Narrative structure and cues
- An undisturbed, unsuspecting, idealized "normality" is identified, with which the reader is supposed to identify. White, suburban, Christian America is often implied as the environment.
- The abuser's perceived motive is constructed as "sinister". The role of the body in giving pleasure is discarded in favor of sadism and rapturous "taking".
- The abuser's world is grubby and corrupted - he is portrayed as heavy breathing, grasping and prone to excessive perspiration.
- Any recall of events by the child is negative, by political/narrative necessity.
Media & literary themes
A number of recurring, emotionalistic themes can be seen in literature, TV dramas and low-brow media reporting of real events:
- "Worst kind" of images or "The most disturbing". We seemingly never get to see or hear from the investigators, since they might be "giggling and laughing" at images of children "giggling and laughing". Maybe it is the indifference or pleasure of the children depicted they may find disturbing.
- "Largest ever" porn ring (every other month).

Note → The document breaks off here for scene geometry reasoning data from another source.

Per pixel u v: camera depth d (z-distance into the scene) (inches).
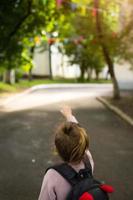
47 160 392.2
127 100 948.0
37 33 1160.2
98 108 857.5
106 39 913.5
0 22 1073.5
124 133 556.4
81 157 114.5
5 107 855.7
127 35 902.4
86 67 1790.1
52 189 113.7
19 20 1079.6
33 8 1096.8
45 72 2075.5
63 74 2121.1
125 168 367.2
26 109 820.6
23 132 550.9
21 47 1141.1
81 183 113.0
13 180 323.3
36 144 469.1
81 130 115.6
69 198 112.6
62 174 114.3
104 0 914.1
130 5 872.9
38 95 1160.2
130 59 932.0
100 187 113.1
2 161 386.9
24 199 280.7
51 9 1096.8
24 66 1210.6
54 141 116.3
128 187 311.1
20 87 1359.5
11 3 1058.7
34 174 341.7
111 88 1459.2
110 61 969.5
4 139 500.1
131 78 1267.2
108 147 459.5
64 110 139.3
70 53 1733.5
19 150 437.7
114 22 919.7
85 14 940.0
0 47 1111.0
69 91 1316.4
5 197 283.6
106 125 627.8
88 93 1237.7
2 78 1526.8
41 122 642.8
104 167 369.7
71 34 1262.3
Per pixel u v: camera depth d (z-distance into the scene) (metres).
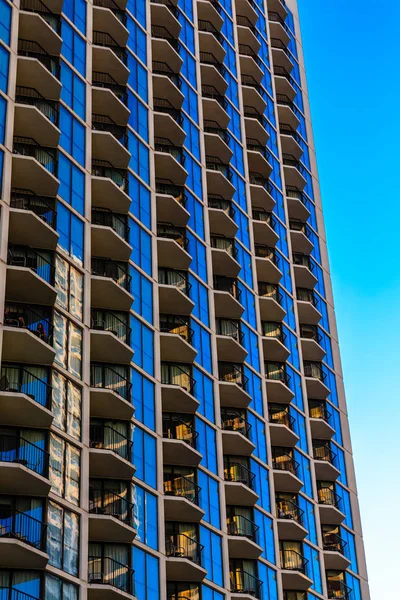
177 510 56.41
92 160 62.25
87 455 49.62
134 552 51.06
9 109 52.19
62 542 46.12
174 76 74.56
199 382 62.91
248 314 72.31
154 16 74.75
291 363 76.12
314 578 68.50
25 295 50.38
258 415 68.69
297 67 98.75
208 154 76.44
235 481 63.16
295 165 89.88
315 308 81.75
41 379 48.91
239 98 83.38
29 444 46.84
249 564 61.94
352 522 76.69
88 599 47.31
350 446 80.75
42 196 54.22
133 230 61.44
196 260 68.06
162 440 56.53
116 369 55.34
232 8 88.62
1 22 54.56
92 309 56.69
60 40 59.31
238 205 76.50
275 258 79.75
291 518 67.75
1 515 45.09
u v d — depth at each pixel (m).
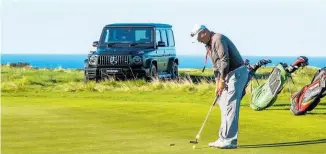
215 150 11.73
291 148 12.05
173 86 27.38
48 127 14.00
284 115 17.08
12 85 27.69
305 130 14.34
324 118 16.62
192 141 12.38
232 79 12.81
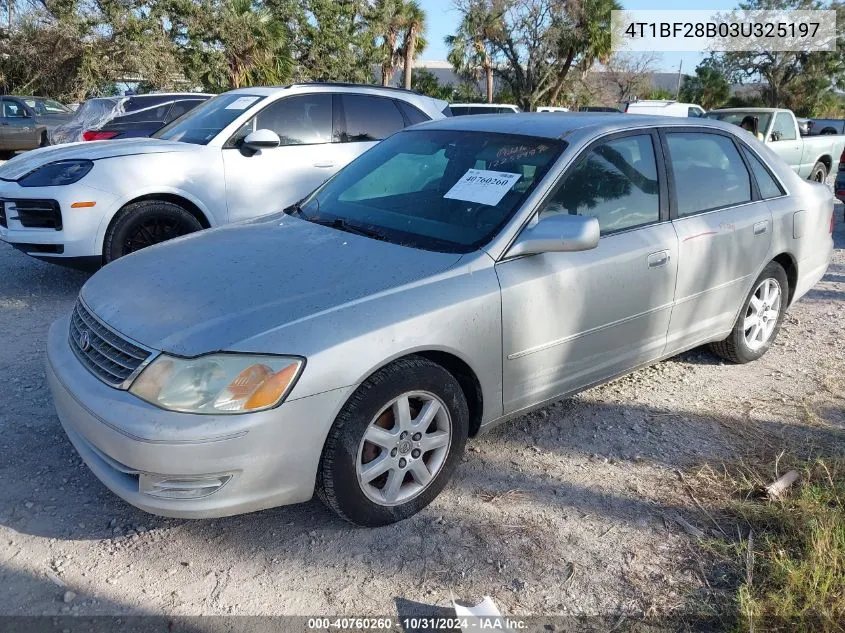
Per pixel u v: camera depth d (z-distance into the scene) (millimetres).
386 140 4426
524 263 3316
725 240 4270
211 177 6355
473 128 4070
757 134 12805
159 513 2695
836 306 6496
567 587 2775
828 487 3338
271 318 2771
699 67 48906
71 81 27797
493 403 3326
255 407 2623
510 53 38062
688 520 3186
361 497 2941
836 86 47219
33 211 5844
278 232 3668
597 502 3311
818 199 5113
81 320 3166
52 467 3449
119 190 5934
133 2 27203
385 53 36031
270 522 3125
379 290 2967
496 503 3285
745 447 3834
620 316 3742
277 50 28750
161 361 2672
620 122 3951
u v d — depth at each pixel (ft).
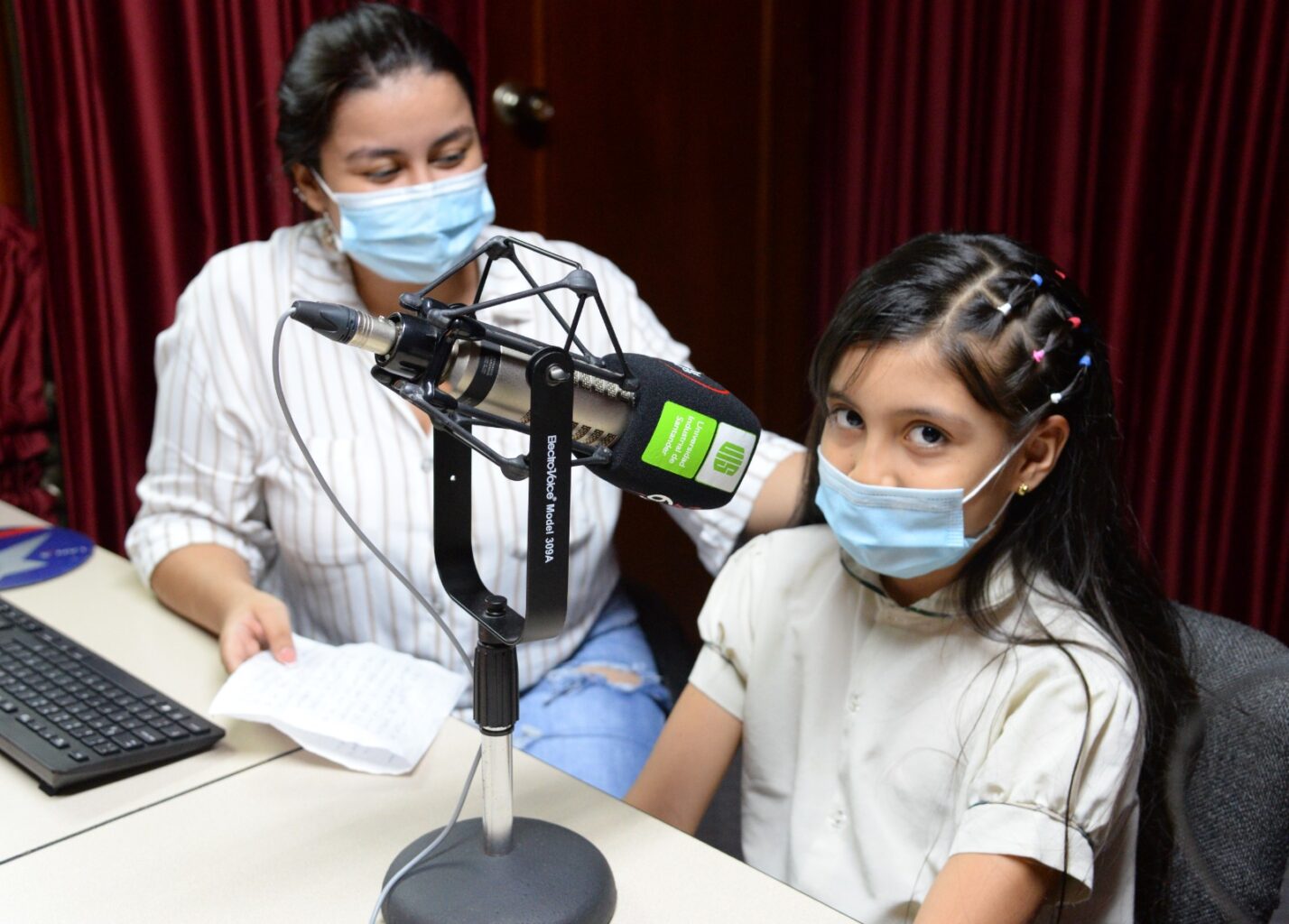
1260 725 3.25
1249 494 6.88
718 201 8.30
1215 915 3.24
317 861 2.64
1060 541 3.44
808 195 8.66
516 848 2.54
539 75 7.28
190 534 4.39
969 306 3.17
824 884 3.49
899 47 7.43
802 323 8.93
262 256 4.82
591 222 7.75
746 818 3.88
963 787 3.29
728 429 2.51
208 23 5.88
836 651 3.73
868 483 3.23
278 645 3.57
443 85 4.30
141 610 4.11
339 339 2.22
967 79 7.20
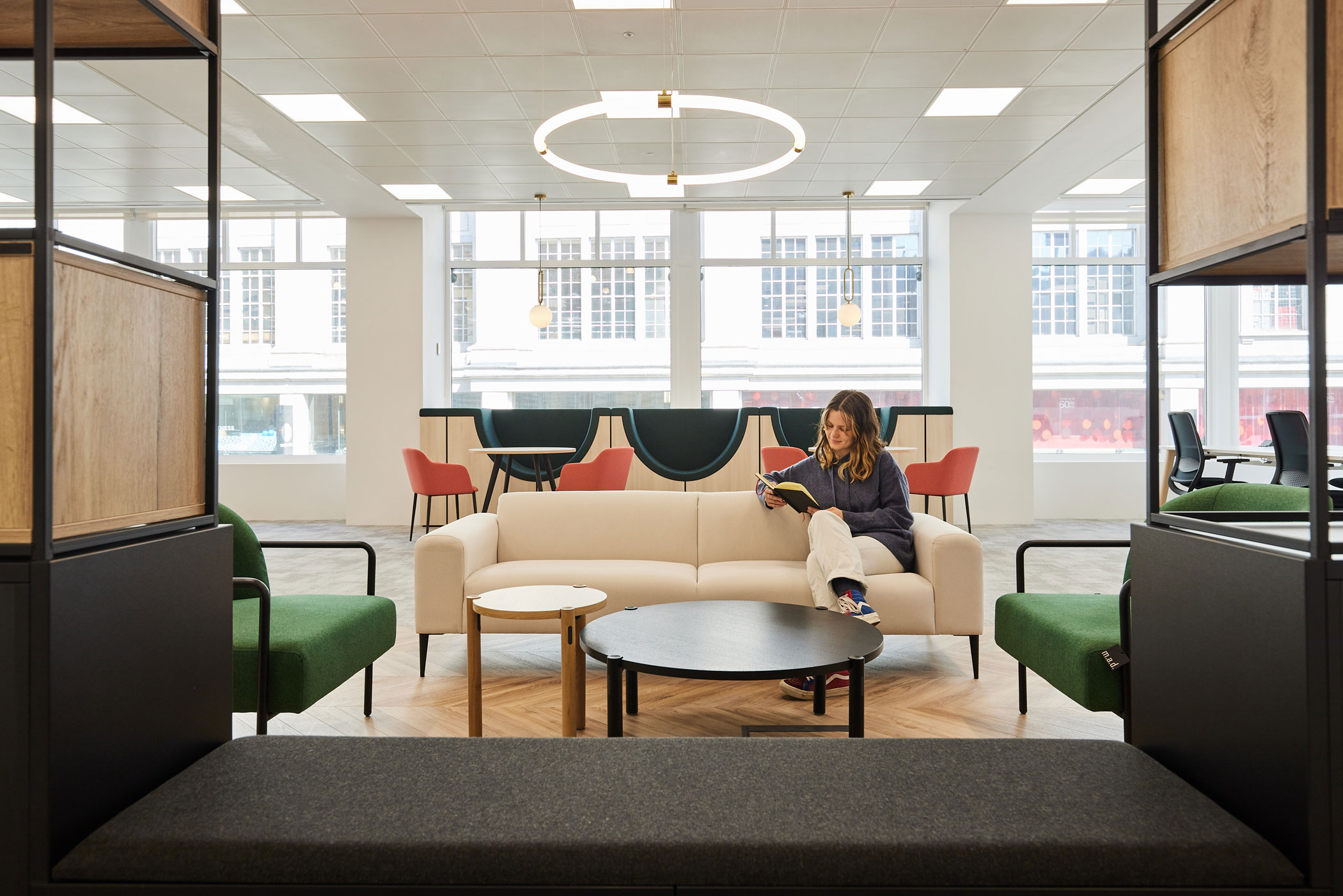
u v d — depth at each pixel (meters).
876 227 9.95
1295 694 1.11
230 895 1.12
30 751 1.12
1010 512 9.05
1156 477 1.55
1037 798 1.26
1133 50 5.33
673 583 3.35
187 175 8.04
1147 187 1.58
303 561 6.52
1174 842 1.14
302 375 9.83
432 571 3.29
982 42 5.23
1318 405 1.11
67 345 1.23
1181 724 1.38
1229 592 1.26
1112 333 9.86
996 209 8.97
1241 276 1.54
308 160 7.30
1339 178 1.13
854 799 1.25
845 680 3.16
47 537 1.15
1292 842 1.12
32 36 1.50
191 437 1.59
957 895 1.11
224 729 1.58
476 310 9.95
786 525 3.80
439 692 3.16
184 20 1.47
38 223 1.16
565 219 9.95
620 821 1.18
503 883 1.12
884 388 9.98
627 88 5.89
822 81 5.80
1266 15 1.25
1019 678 2.90
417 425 9.01
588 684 3.29
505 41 5.18
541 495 3.91
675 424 8.73
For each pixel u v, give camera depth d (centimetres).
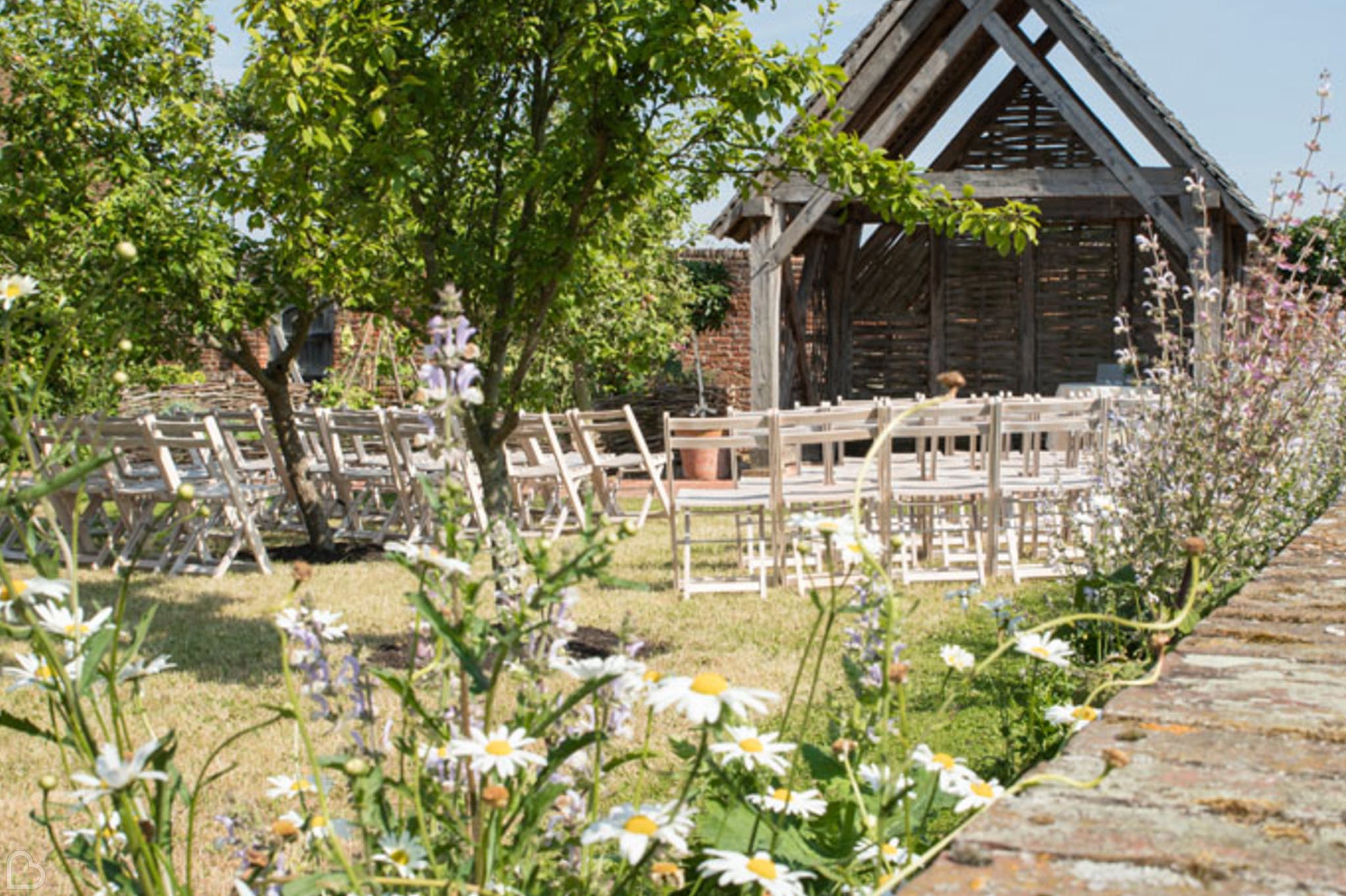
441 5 596
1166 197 1119
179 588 872
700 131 623
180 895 165
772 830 170
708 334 1958
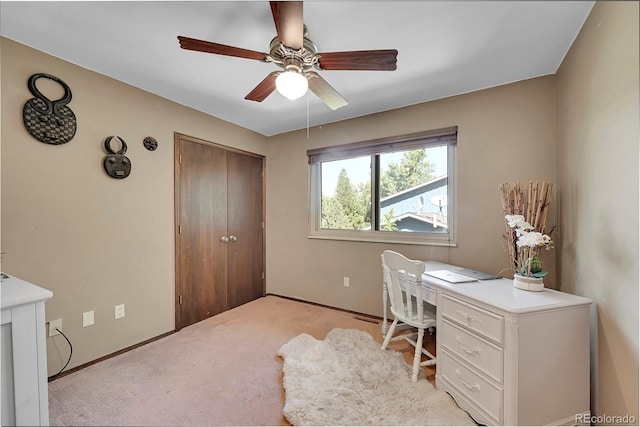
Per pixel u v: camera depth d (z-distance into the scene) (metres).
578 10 1.36
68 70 1.80
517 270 1.64
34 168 1.66
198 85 2.16
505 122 2.13
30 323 1.10
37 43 1.62
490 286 1.60
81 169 1.87
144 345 2.19
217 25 1.49
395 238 2.72
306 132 3.24
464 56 1.77
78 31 1.52
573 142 1.62
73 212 1.83
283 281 3.45
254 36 1.59
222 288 2.94
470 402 1.42
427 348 2.14
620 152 1.13
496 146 2.17
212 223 2.84
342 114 2.80
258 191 3.43
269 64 1.86
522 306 1.25
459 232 2.33
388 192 2.79
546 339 1.26
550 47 1.66
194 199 2.65
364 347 2.10
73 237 1.83
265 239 3.54
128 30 1.52
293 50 1.37
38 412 1.12
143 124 2.22
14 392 1.07
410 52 1.72
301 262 3.29
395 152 2.70
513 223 1.59
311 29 1.50
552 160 1.96
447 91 2.27
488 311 1.33
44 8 1.34
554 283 1.96
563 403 1.28
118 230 2.07
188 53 1.74
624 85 1.09
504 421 1.25
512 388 1.22
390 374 1.75
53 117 1.73
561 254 1.83
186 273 2.57
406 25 1.48
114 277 2.05
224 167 2.97
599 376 1.31
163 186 2.38
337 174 3.13
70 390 1.63
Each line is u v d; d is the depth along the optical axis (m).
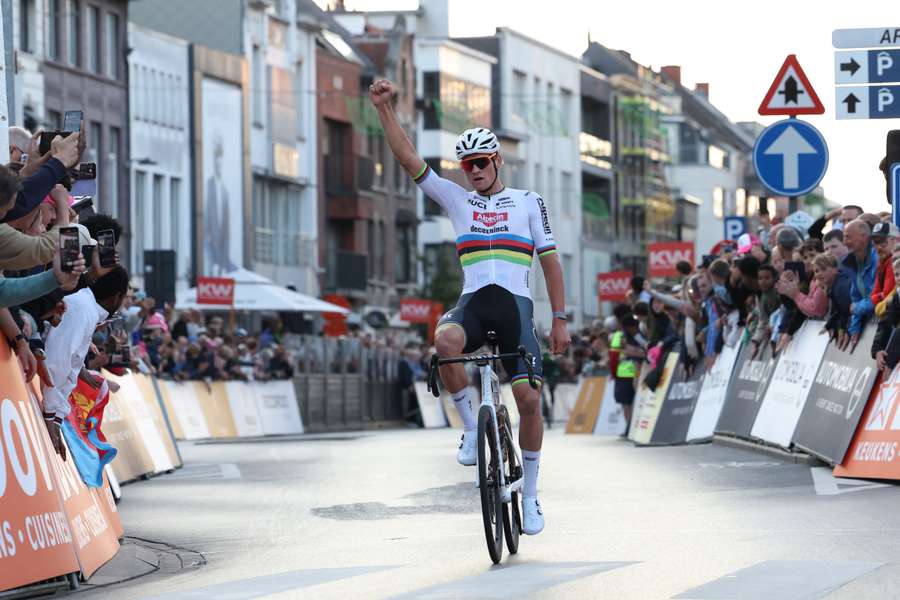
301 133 90.75
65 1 67.06
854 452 21.30
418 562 14.10
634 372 39.28
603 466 26.00
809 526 15.45
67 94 67.25
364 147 97.88
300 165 90.31
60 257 12.86
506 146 124.88
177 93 76.44
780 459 25.59
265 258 85.88
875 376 21.05
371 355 67.00
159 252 47.09
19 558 12.60
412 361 71.31
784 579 11.87
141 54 73.38
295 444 40.81
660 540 14.81
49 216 14.23
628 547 14.38
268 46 86.12
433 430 57.31
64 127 13.90
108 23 71.00
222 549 16.30
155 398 30.48
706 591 11.41
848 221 24.81
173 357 45.50
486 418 13.62
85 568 14.12
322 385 61.06
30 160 14.07
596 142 143.38
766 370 27.89
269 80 86.19
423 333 93.88
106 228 16.59
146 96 73.88
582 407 46.78
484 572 13.11
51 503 13.60
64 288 13.12
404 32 105.88
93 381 16.47
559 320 14.45
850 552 13.36
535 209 14.34
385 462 29.80
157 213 75.19
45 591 13.16
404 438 44.88
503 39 125.62
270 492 23.20
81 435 15.96
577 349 64.62
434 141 111.31
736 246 33.16
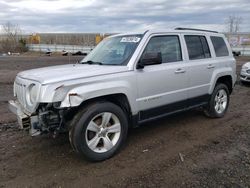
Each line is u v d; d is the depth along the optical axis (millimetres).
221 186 3500
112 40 5465
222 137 5234
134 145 4840
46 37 58812
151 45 4945
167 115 5277
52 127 4020
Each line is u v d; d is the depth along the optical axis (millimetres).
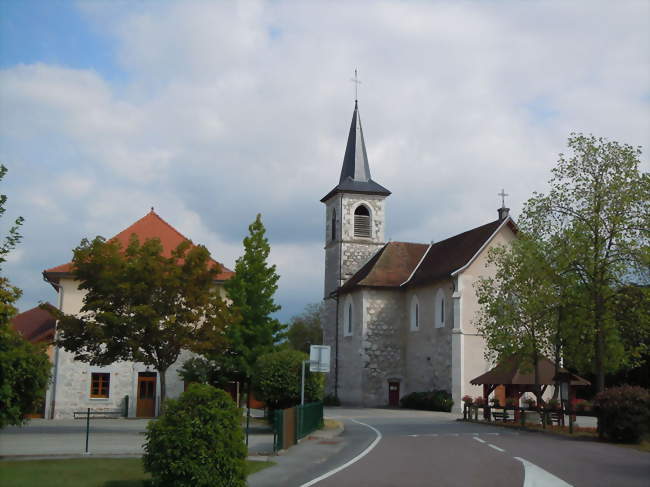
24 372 18531
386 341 52625
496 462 17391
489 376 35812
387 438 25109
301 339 91688
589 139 29047
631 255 28047
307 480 14531
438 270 49469
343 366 55906
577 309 29594
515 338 31797
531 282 31594
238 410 13281
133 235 29422
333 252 61406
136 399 38812
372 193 61062
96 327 27078
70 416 38031
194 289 28328
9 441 23594
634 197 28000
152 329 27359
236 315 30141
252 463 17719
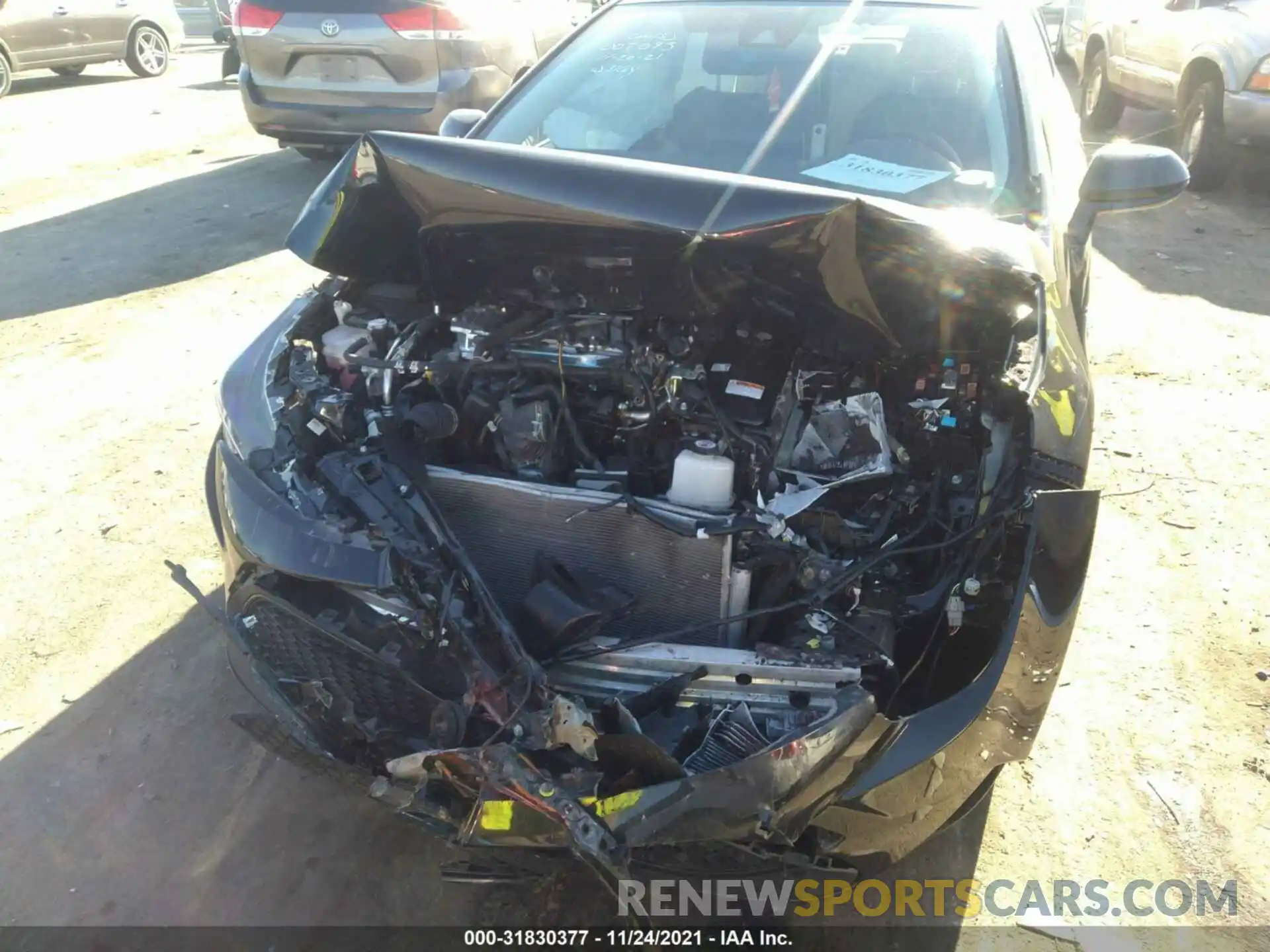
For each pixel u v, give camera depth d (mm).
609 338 2357
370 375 2324
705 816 1614
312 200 2494
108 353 4781
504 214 2260
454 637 1809
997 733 1897
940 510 2041
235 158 8445
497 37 6746
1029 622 1850
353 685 1953
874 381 2285
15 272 5809
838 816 1773
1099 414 4305
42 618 3078
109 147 8766
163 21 12898
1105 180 2789
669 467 2207
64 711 2754
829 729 1650
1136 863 2371
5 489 3695
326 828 2453
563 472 2238
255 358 2510
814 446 2145
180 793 2531
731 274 2303
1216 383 4578
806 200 2023
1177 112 7816
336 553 1938
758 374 2338
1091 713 2789
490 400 2240
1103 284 5742
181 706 2789
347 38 6410
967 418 2137
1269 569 3367
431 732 1799
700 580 1941
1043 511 1869
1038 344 2129
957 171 2818
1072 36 10641
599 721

- "Loss of innocence", "cruelly robbed of her childhood".
- "I feel your pain" - said every female interviewer.
- "Traumatological", "Attachment" psychology and "Co-dependency", importation of themes present in moral Psychiatry identified by Bruce Rind.
- "The abuse of trust", is a common theme with incest.
- "She froze", her body became stiff, like a wooden doll.
- Things happened to him, "which he was too young to understand"!
- "Hidden suffering" is often used to evoke both suspicious and sympathetic natures.
- "Dead inside"/"Soul destroyed"/"Psychological murder" describes the inner turmoil.
- "It was all about the power".
- "The victim got a life sentence" is used to put into focus a perceived imbalance of justice, one not actually borne out by the evidence.
- The process of "Justice" gave a degree of "closure" to the matter. Effect on adult whitewashed.
- The sentence must "fit the crime", for "justice to be seen to be done".